Monday, December 15, 2025

You can party on a beach in Australia, but you're still a Jew







                     "A people still, whose common ties are gone;
                      Who, mix'd with every race, are lost in none."
                                                          — George Crabbe

     You can shave your beard, move to Australia — or your grandparents could, permitting you to party on a New South Wales beach in cargo shorts and a Hawaiian shirt.
     Even with an Australian accent, putting shrimp on the barbie by the Tasman Sea, you're still a Jew.

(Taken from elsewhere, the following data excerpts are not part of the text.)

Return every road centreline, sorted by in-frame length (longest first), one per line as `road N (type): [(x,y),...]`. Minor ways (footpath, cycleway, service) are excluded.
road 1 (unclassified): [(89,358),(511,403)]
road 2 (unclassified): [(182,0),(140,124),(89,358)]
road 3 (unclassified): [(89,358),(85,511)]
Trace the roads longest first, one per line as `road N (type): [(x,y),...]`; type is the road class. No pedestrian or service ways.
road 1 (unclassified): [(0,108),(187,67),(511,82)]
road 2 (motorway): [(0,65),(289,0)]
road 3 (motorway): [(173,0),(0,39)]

     Not held personally responsible for the death of Christ so much anymore. Generally, that particular deathless sin, one horror used to justify a million others, now plays second fiddle to a more recent wrong that can be laid at the feet of any random Jew, anywhere in the world.

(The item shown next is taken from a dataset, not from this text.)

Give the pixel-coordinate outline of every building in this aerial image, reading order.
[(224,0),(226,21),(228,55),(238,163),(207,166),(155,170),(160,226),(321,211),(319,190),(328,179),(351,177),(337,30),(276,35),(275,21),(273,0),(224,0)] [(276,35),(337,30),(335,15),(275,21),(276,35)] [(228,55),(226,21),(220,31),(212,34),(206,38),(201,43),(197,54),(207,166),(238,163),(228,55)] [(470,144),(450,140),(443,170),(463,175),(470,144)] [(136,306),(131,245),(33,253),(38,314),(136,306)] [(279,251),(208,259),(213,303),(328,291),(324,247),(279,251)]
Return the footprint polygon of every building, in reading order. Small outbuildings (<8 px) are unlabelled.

     Now, all Jews carry the stain of recent Israeli policy in Gaza, and no joyous gathering anywhere on earth can be free from the risk of blame showing up, uninvited. Punishment delivered by those whose hearts are so big they agonize over the sufferings of a people they may have never met. And so small they can vent the resultant fury on the most marginally-connected victims. 
     No matter that Jews tend to take up the cause of their adversaries with a zeal seldom found elsewhere. They still count as Jews, and die just the same. Also par for the course. In the 1940s, you could convert to Catholicism, but if your grandmother was Jewish, into the pit you go. They call it "blind hatred" for a reason — it neither sees, nor assesses, nor stands on ceremony.

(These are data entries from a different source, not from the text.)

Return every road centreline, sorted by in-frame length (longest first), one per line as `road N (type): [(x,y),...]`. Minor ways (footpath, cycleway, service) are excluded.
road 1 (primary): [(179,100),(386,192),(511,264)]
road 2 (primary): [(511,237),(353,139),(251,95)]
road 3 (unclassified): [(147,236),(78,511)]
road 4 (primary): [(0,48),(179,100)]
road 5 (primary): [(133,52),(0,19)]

     A thousand people on a beach in Sydney, celebrating the first night of Hanukkah, which arrived in Australia 15 hours ahead of Chicago. Two shooters. At least 15 dead and 42 wounded, including two police officers.
     About 117,000 Jews live in Australia, out of a population of 28 million, most in the cities. The shooting was on Bondi Beach, on the east side of Sydney.
     If that number seems vanishingly small, it is 0.35%, or nearly double the percentage Jews make up of the world population. Our numbers dwindle through assimilation and intermarriage in a way that murder could never contemplate.
     That doesn't mean people don't still try.
     Like most groups, Jews feel a kinship with each other. I've never been to Australia, but if I did, I might slide by a synagogue, the way I did from Bridgetown to London to Taipei. Check out the locals, catch a bagel and a whiff of home.
     So their deaths still hurt. The odd thing about such attacks is, they're really an eloquent argument for the importance of a secure Jewish state. Because if you're Jewish, and feel you're safe where you are and let your vigilance ebb, you might be caught in an enfilade from two gunmen on a pedestrian bridge.
     You either empathize with other people or you don't. And once you view them not as individuals but as faceless members of groups, you're capable of anything.
     We have a president damning Americans for the crime of coming from Somalia. A federal government sweeping people off the street for being brown-skinned. And as if the war in Gaza hasn't been blood-soaked enough over the past two years, we have no shortage of self-appointed avengers keen to mow down a few more innocents. In Australia.
     One horror begets the next, and the rising tide of nationalism reaps the bounty. Along with funeral directors and granite monument salespeople.